+++ Extrait source +++

Avec son premier roman élu pépite de l’imaginaire 2022, Christophe Guillemain nous embarque dans un roman de dark fantasy où les apparences sont trompeuses et le destin de quelques-uns déterminant pour la (sur)vie de tous !
L’annonce de la fin est proche. À la cité des Héritiers, le roi Jenophon reçoit la visite de l’oracle annonciateur. C’est le moment que choisit un cirque pour s’installer non loin et offrir un moment de joie. Mais face à l’obscurité qui s’étend, cette compagnie de monstres de foire devra trouver la lumière intérieure, l’unité et l’harmonie, ultimes espoirs d’un pays au bord du gouffre. Dans la nuit d’encre, les étoiles éphémères seront portées par ceux que la société rejette pour leurs différences.
Avec ce premier roman, Christophe Guillemain nous embarque dans un récit aux personnages forts et attachants où les monstres ne sont jamais ceux qu’on croit. L’Enterrement des étoiles est un bestiaire à la fois sublime et horrifique dans une atmosphère gothique de fin du monde.

+++

## Consigne A
Traduisez en anglais cette phrase de la présentation du roman : « L’Enterrement des étoiles est un bestiaire à la fois sublime et horrifique dans une atmosphère gothique de fin du monde. »
## Consigne B
Extrayez mot pour mot le passage de la présentation du roman qui va de « L’annonce de la » jusqu’à « fin du monde. » inclus.
## Consigne C
Pour chacune de ces affirmations, dites par oui ou par non si la présentation du roman la confirme, en citant à l’identique les mots qui tranchent. (i) Le roi Jenophon reçoit la visite de l’oracle annonciateur. (ii) Le cirque s’installe à l’intérieur de la cité des Héritiers. (iii) Le roman a été élu pépite de l’imaginaire 2023.

+++ Enregistrements affichés +++

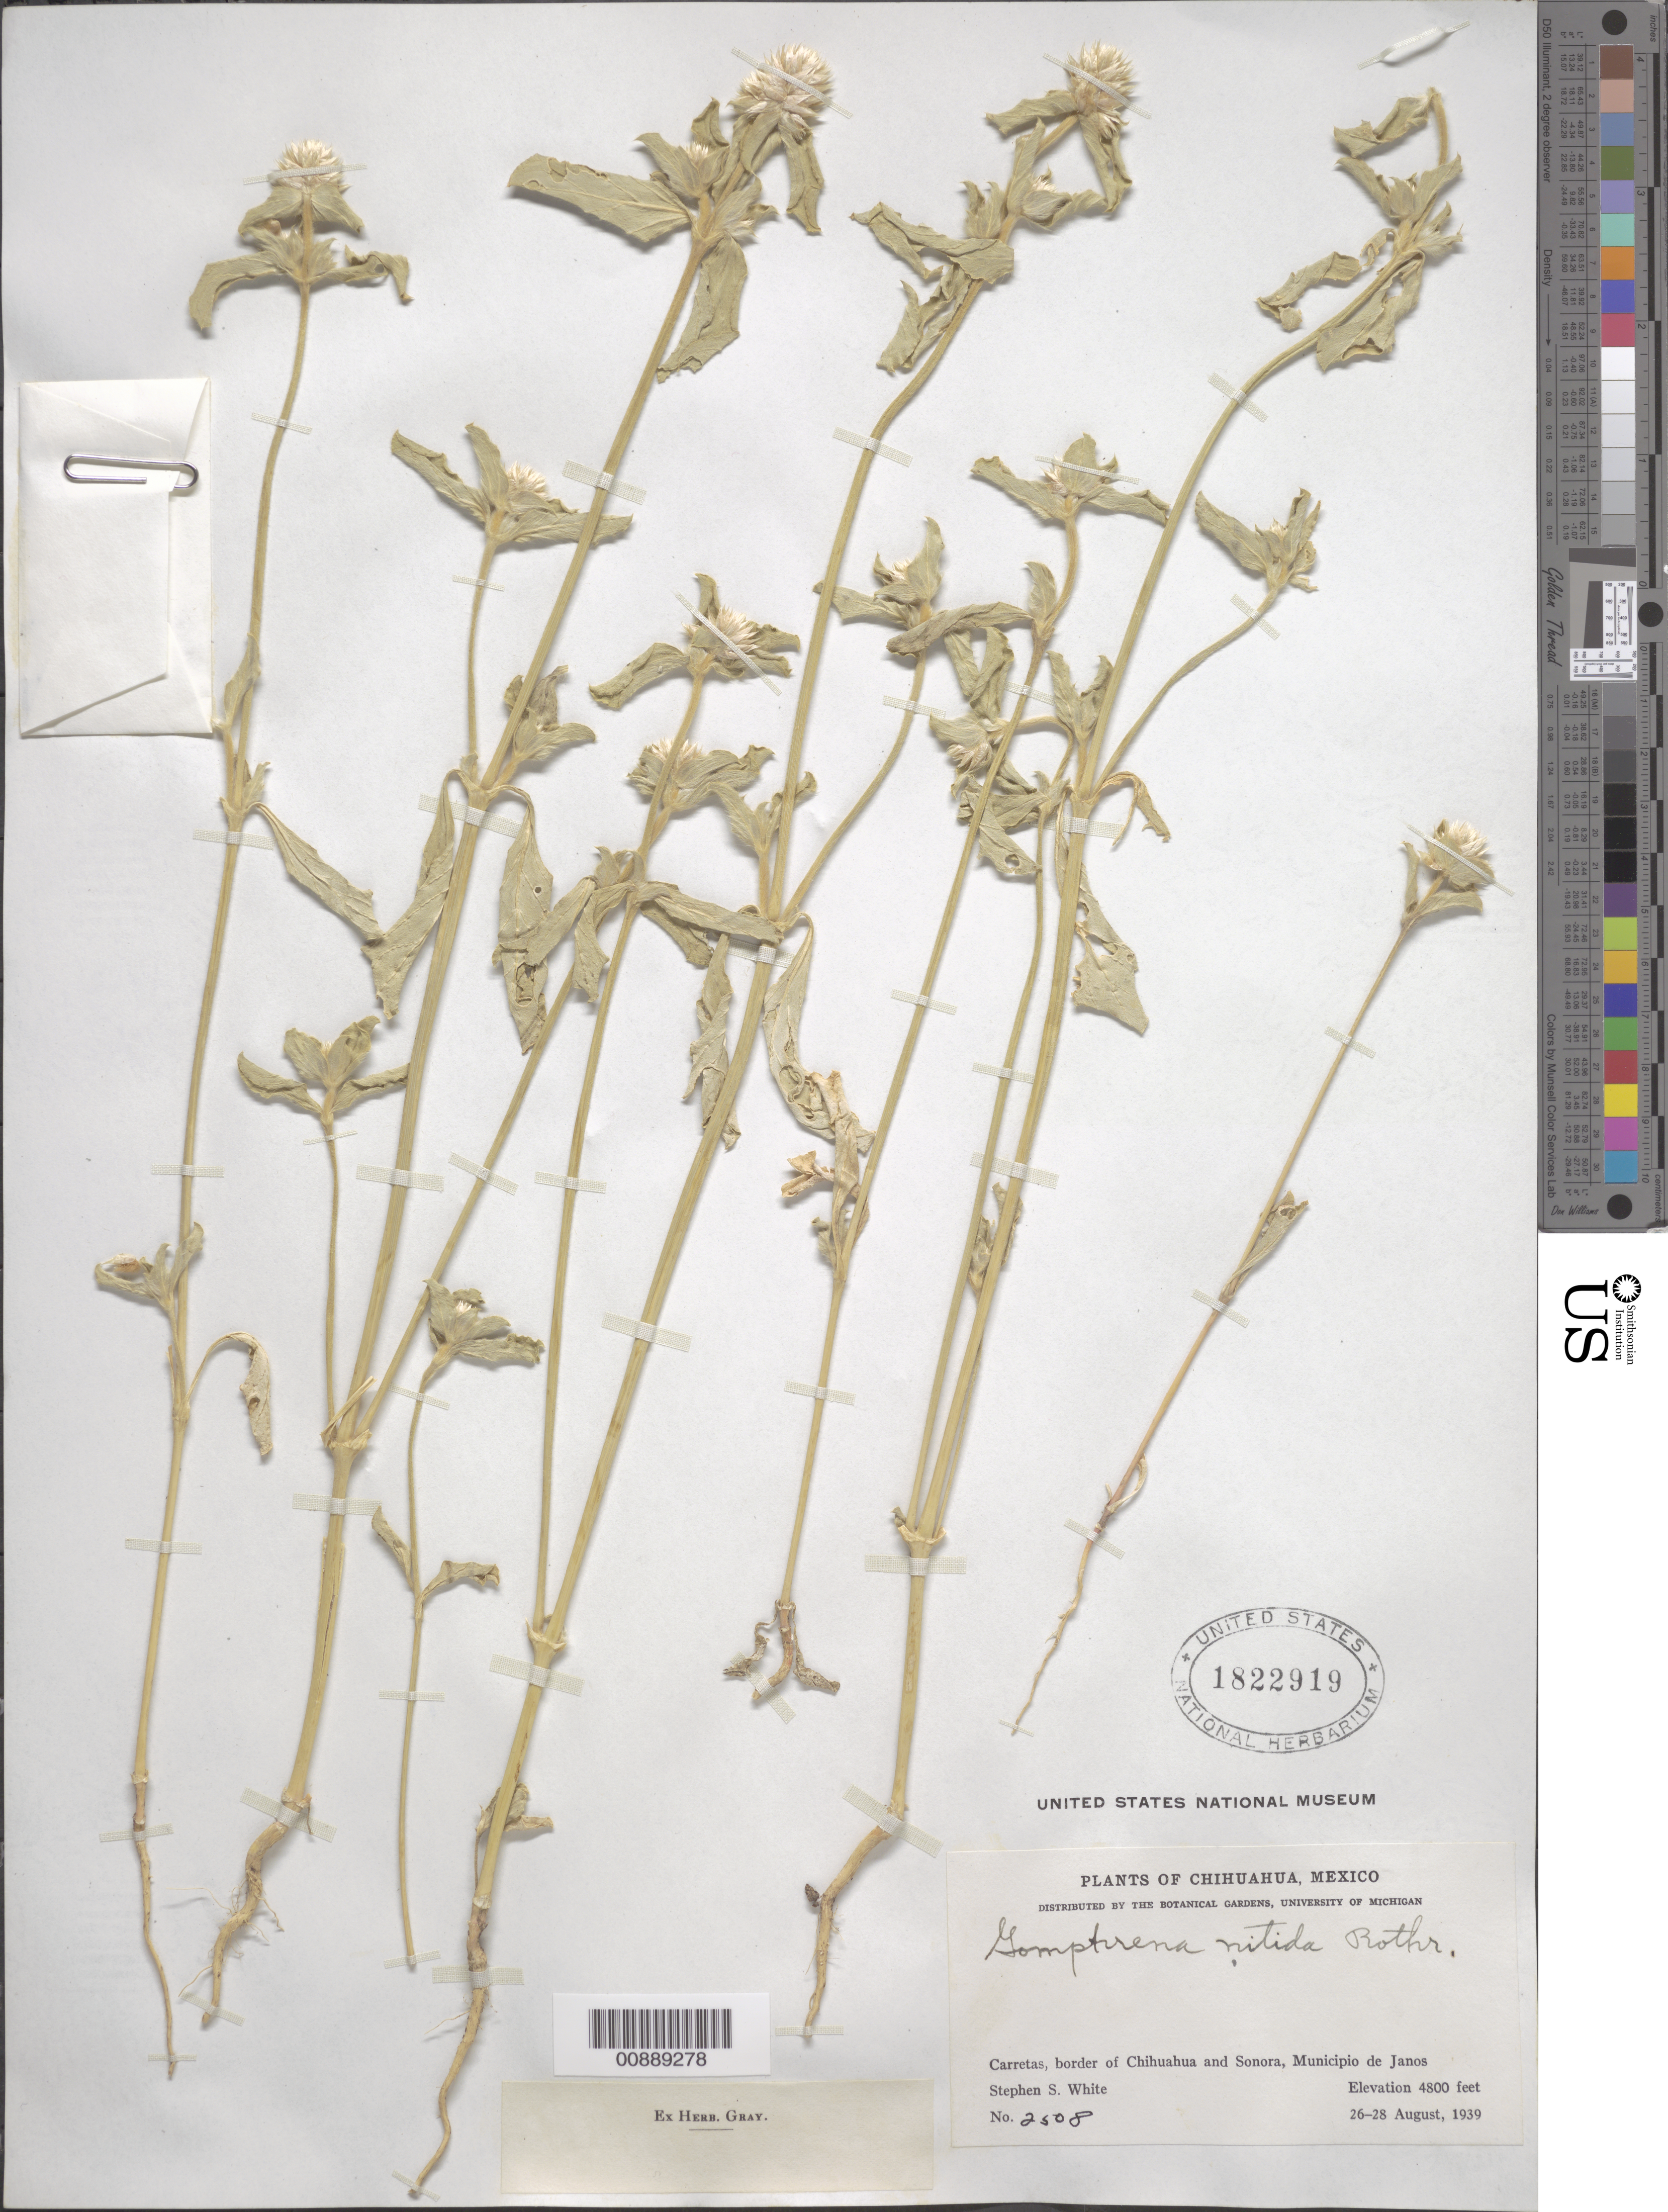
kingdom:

+++
+++ Enregistrements affichés +++

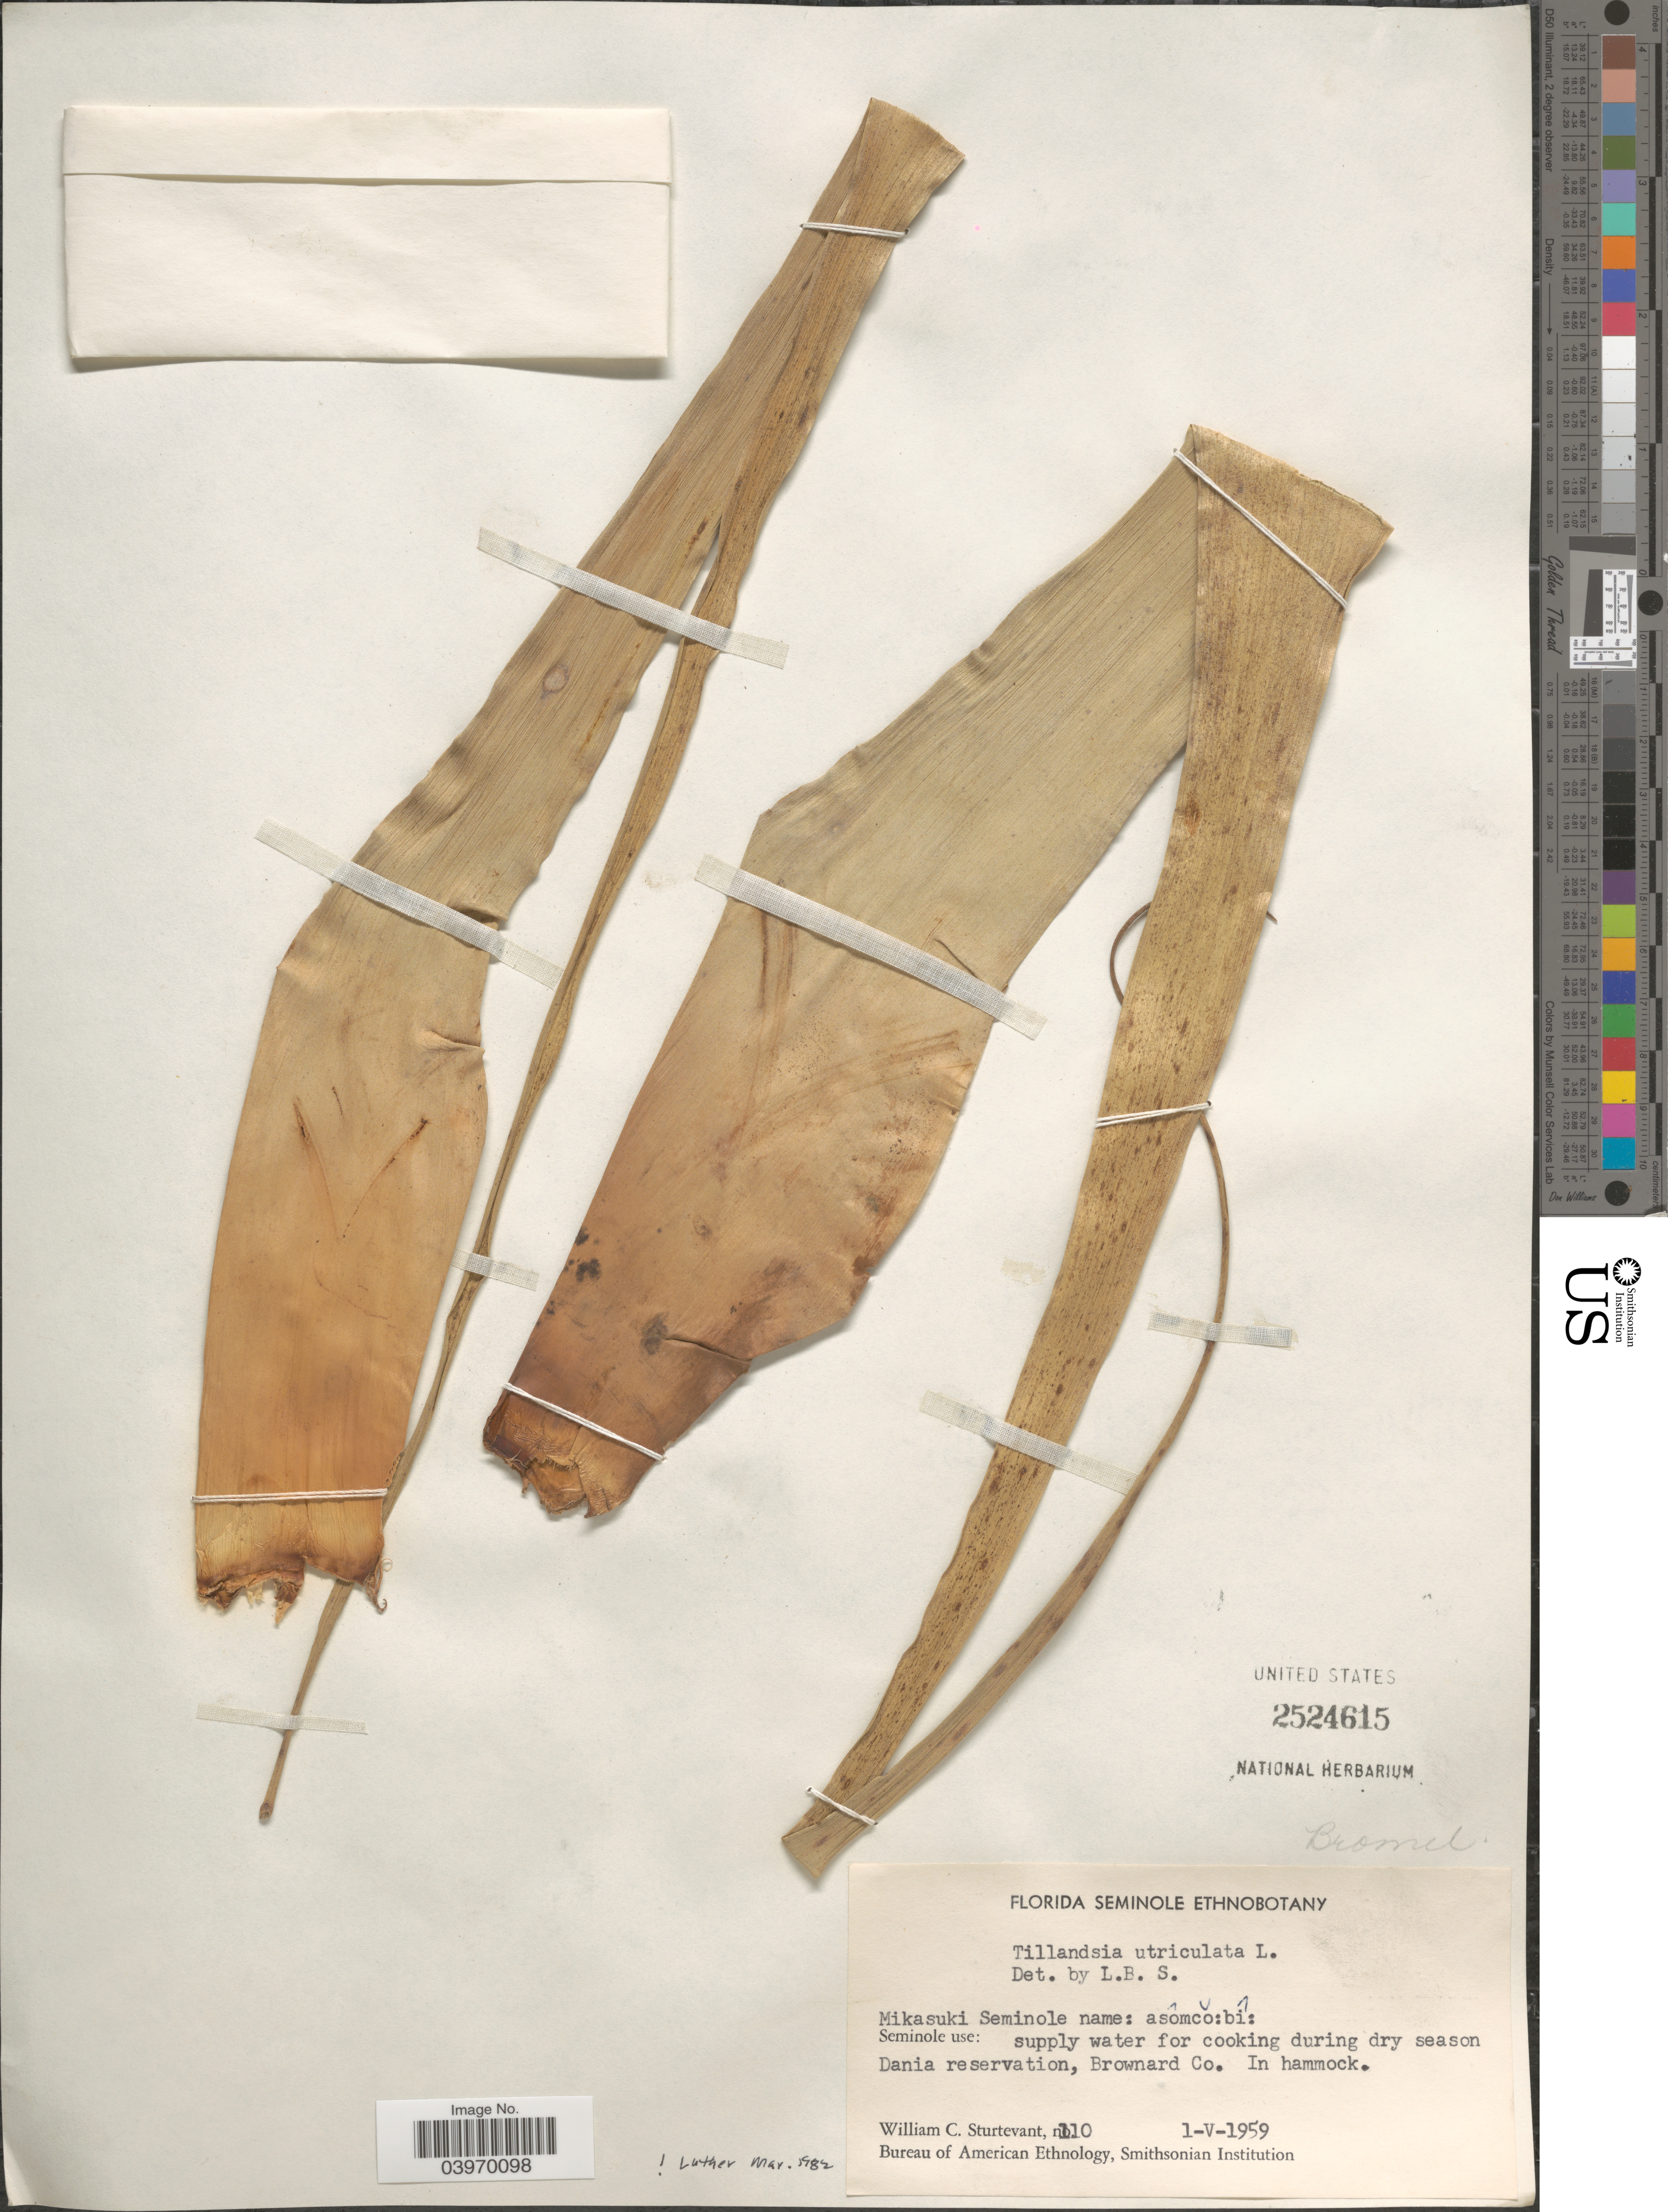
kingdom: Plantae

+++

## Résultat final A
L’Enterrement des étoiles is a bestiary at once sublime and horrific, in a gothic, end-of-the-world atmosphere.

## Résultat final B
L’annonce de la fin est proche. À la cité des Héritiers, le roi Jenophon reçoit la visite de l’oracle annonciateur. C’est le moment que choisit un cirque pour s’installer non loin et offrir un moment de joie. Mais face à l’obscurité qui s’étend, cette compagnie de monstres de foire devra trouver la lumière intérieure, l’unité et l’harmonie, ultimes espoirs d’un pays au bord du gouffre. Dans la nuit d’encre, les étoiles éphémères seront portées par ceux que la société rejette pour leurs différences.
Avec ce premier roman, Christophe Guillemain nous embarque dans un récit aux personnages forts et attachants où les monstres ne sont jamais ceux qu’on croit. L’Enterrement des étoiles est un bestiaire à la fois sublime et horrifique dans une atmosphère gothique de fin du monde.

## Résultat final C
(i) Oui : « le roi Jenophon reçoit la visite de l’oracle annonciateur »
(ii) Non : « s’installer non loin »
(iii) Non : « élu pépite de l’imaginaire 2022 »